Top of SOURCE PASSAGE

Insights into the Mechanism of Quantum Dot-Sensitized Singlet Oxygen Production for Photodynamic Therapy

Semiconductor nanoparticles or quantum dots (QDs) have been proposed as potential vehicles for photodynamic therapy (PDT) since 2003. Some studies using cadmium-based QDs have shown promising results when coupled to molecular photosensitizers. However, the toxicity of such QDs and the low overall efficiency of these hybrids are still problematic. We have coupled two types (sizes) of less-toxic InP/ZnS QDs to the photosensitizer chlorin e6. The spectroscopic properties of these hybrids have been studied in detail. Spectroscopic methods have been applied to elucidate the energy transfer pathways and kinetics and the rate of singlet oxygen production of all components. Additionally, the PDT efficacy of the QD/chlorin e6 hybrids has been assessed against a breast cancer (MDA-MB-231) cell line using a colorimetric 3-(4,5 dimethylthiazol-2yl)-2,5-diphenyltetrazolium bromide (MTT) assay. We have found that the energy transfer between QDs and the molecular photosensitizer is the rate-determining step for the production of singlet oxygen and that the cell viabilities of the hybrid and free photosensitizer are comparable. These systematic findings show that the energy transfer between QDs and photosensitizers is a bottleneck, which suggests that a better chemical design of the QD/photosensitizer hybrids in future embodiments is essential.

Bottom of SOURCE PASSAGE
Top of DATA FOR REVIEW

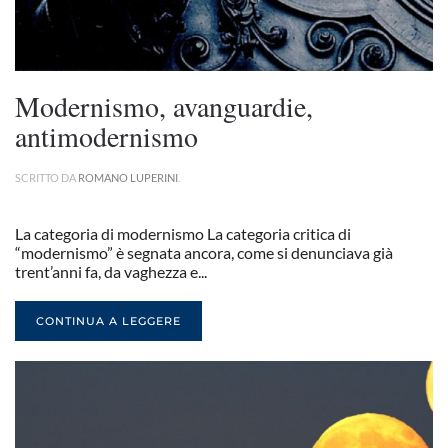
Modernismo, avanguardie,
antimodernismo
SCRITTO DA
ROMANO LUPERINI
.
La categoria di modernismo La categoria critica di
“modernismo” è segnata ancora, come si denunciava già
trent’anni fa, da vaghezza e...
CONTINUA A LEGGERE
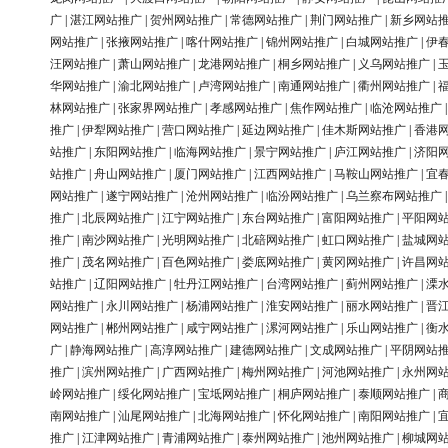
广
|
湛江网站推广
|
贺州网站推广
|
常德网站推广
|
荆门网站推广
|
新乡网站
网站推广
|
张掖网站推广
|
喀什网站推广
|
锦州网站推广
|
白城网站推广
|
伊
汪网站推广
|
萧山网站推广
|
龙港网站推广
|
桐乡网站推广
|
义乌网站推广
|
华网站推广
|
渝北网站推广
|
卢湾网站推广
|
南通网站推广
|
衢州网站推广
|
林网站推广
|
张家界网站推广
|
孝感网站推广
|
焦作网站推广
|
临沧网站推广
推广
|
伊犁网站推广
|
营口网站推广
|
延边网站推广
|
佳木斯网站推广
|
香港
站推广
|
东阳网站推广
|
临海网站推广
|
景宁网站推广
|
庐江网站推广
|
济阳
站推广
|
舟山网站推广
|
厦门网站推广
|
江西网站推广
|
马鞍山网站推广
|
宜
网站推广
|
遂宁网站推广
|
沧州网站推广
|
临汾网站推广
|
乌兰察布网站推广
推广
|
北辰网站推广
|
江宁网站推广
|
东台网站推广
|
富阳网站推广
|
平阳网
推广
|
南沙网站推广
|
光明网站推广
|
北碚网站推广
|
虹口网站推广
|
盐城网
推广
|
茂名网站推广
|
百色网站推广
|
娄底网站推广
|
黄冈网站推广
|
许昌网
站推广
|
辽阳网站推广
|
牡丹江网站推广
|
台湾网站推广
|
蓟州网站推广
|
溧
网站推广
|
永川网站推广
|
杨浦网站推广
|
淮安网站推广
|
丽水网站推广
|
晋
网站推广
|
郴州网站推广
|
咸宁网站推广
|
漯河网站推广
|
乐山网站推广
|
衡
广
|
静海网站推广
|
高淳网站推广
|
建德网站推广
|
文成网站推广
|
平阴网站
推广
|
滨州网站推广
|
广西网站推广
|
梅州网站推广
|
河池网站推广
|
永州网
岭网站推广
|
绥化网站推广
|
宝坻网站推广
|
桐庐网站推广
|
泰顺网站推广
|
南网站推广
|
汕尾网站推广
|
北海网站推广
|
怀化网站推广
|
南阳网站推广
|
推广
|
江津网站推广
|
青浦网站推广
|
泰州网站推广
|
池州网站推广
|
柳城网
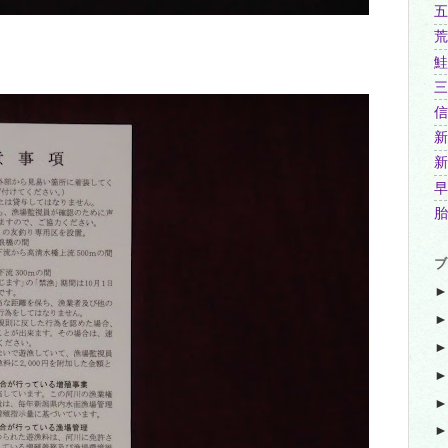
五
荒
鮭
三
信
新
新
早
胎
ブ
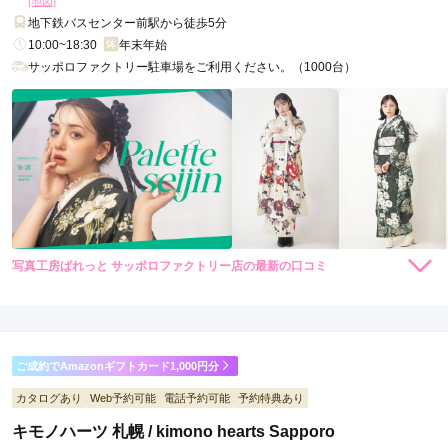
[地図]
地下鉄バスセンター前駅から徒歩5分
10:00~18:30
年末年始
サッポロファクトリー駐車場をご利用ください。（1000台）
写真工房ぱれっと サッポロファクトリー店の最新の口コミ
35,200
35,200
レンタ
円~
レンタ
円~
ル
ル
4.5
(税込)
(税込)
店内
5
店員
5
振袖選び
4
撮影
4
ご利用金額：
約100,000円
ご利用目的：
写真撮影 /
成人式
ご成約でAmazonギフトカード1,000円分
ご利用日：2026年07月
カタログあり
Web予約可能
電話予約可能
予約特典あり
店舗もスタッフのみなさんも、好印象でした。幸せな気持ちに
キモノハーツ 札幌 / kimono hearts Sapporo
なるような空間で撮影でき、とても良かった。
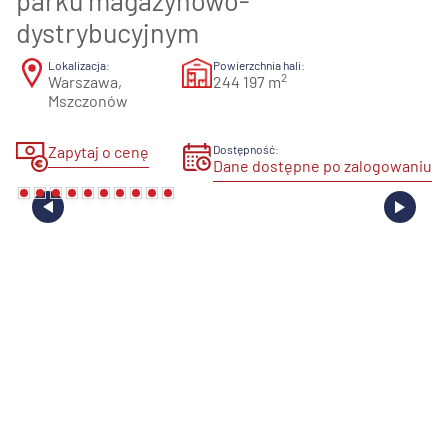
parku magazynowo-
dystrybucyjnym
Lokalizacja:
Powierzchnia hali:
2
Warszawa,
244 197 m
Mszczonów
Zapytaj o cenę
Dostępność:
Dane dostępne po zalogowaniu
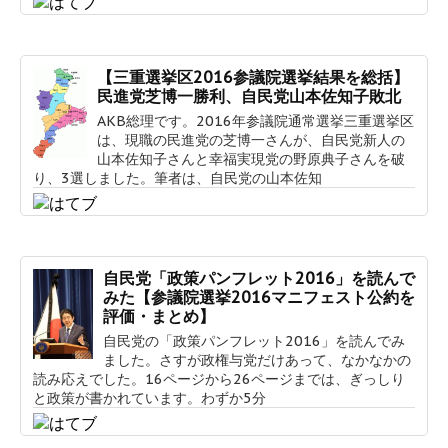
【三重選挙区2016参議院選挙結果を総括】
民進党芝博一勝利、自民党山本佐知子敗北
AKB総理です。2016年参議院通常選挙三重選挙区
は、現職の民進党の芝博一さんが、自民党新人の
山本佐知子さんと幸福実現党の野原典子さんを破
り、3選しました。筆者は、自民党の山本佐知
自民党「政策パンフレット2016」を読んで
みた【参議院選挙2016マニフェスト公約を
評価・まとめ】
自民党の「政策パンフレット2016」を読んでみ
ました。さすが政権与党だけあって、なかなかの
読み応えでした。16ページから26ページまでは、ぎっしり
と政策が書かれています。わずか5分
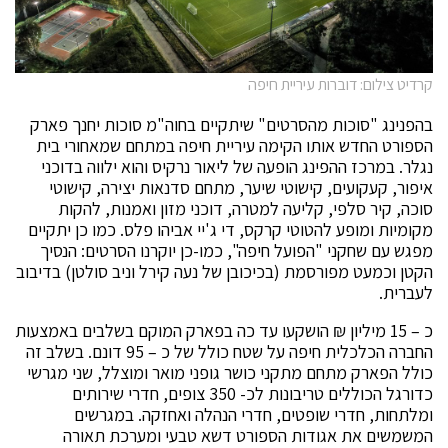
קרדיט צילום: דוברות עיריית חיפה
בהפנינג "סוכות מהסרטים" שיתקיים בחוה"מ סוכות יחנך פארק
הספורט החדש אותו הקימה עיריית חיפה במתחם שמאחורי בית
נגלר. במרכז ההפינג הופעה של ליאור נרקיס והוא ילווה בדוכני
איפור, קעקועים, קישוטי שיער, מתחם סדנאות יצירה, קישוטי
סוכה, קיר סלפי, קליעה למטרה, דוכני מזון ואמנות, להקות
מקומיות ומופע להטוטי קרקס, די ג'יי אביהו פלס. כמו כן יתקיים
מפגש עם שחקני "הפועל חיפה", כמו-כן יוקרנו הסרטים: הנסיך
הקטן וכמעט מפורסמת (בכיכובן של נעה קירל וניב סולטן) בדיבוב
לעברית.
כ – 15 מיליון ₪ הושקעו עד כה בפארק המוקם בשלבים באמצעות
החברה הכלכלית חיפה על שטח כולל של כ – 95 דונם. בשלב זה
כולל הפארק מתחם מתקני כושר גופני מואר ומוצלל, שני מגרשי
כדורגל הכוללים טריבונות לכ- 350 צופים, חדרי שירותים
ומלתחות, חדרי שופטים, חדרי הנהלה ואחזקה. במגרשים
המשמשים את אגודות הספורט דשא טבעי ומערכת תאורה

Bottom of DATA FOR REVIEW

WHAT THE EXERCISE ASKS:
From the abstract on quantum dot-sensitized singlet oxygen production, answer these:
1. Since what year have quantum dots been proposed as vehicles for photodynamic therapy?
2. To which photosensitizer were the InP/ZnS quantum dots coupled?
3. Against which cell line was the PDT efficacy of the hybrids assessed?

YOUR SOLUTION:
1. 2003
2. Chlorin e6
3. The breast cancer cell line MDA-MB-231